Savings are obviously at the core of smart home-buying, and the more savings you have, the more you can add to your down payment. This is where your Registered Retirement Savings Plan (RRSP) comes in. It’s a tax-advantaged account available to all Canadians that allows you to defer paying taxes on the amount you contribute to the RRSP each year. So, if you make $50,000 per year and contribute the maximum amount – 18% of your past year’s income, or $9,000 in this scenario – you’d only pay taxes on $41,000 in income for that year.
But, RRSPs also come with some pretty strict rules, and if you withdraw from them before retirement, you could be saddled with a pretty high tax bill. The exception is if you’re a first-time homebuyer, which makes you eligible for the RRSP Home Buyers Plan; you should absolutely take advantage of this program.
Administered by the Canadian Revenue Agency (CRA), the Home Buyers Plan allows eligible first-time homebuyers to withdraw up to $35,000 tax-free (as of March 2019) from their RRSP to be used toward a down payment on the purchase of a home. That means that you can take advantage of the tax benefits while contributing to your RRSP, and then withdraw the funds tax-free to pay for a down payment.
However, there’s a catch: You’ll need to pay back the money at a later date, albeit without interest. You’ll start repaying 1/15th of the withdrawn amount per year by the second year that you’ve withdrawn from your RRSP; all of the funds withdrawn must be repaid within 15 years. But still, as long as you stay on top of your payments, the Home Buyers Plan is an incredibly tax-effective way to finance your first home. You can find other first-time buyer programs on the Canada Mortgage and Housing Corporation site.
- Underestimating Repair & Renovation Costs
The fixer-upper that’s in a great location and is being sold at an attractively low cost can be very tempting. But, if you’re dealing with a crumbling roof, a weird wall that awkwardly splits up the living room, or water damage, it can get expensive very quickly.

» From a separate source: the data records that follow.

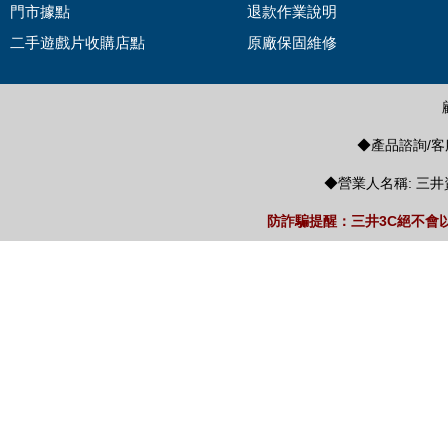
門市據點
退款作業說明
二手遊戲片收購店點
原廠保固維修
◆產品諮詢/客服
◆營業人名稱: 三井
防詐騙提醒：三井3C絕不會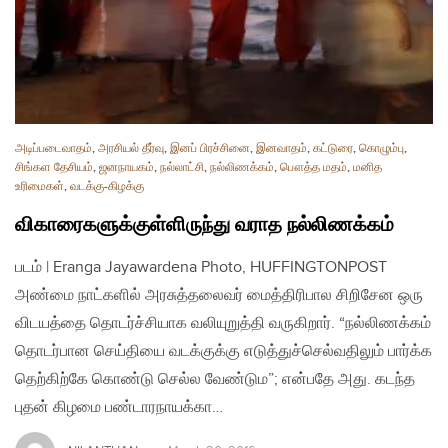
அடிப்படைவாதம்
,
அரசியல் தீர்வு
,
இனப் பிரச்சினை
,
இனவாதம்
,
கட்டுரை
,
கொழும்பு
,
சிங்கள தேசியம்
,
ஜனநாயகம்
,
நல்லாட்சி
,
நல்லிணக்கம்
,
பௌத்த மதம்
,
மனித
உரிமைகள்
,
வடக்கு-கிழக்கு
விகாரைகளுக்குள்ளிருந்து வராத நல்லிணக்கம்
படம் | Eranga Jayawardena Photo, HUFFINGTONPOST
அண்மை நாட்களில் அரசுத்தலைவர் மைத்திரிபால சிறிசேன ஒரு
விடயத்தை தொடர்ச்சியாக வலியுறுத்தி வருகிறார். “நல்லிணக்கம்
தொடர்பான செய்தியை வடக்குக்கு எடுத்துச்செல்வதிலும் பார்க்க
தெற்கிற்கே கொண்டு செல்ல வேண்டும”; என்பதே அது. கடந்த
புதன் கிழமை பண்டாரநாயக்கா…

And, while hiring an inspector to assess damage and repair costs is fundamental to buying a home, always assume that the quoted estimate for repairs is lower than it will actually be. If you’re dealing with expensive repairs that could count as remodels, definitely seek out more than one estimate to get a better idea of what you’ll actually have to pay.
Homeownership is an exciting prospect, and with the right approach and financial awareness, you’ll be on your way to building long-term wealth and a home that will truly be yours.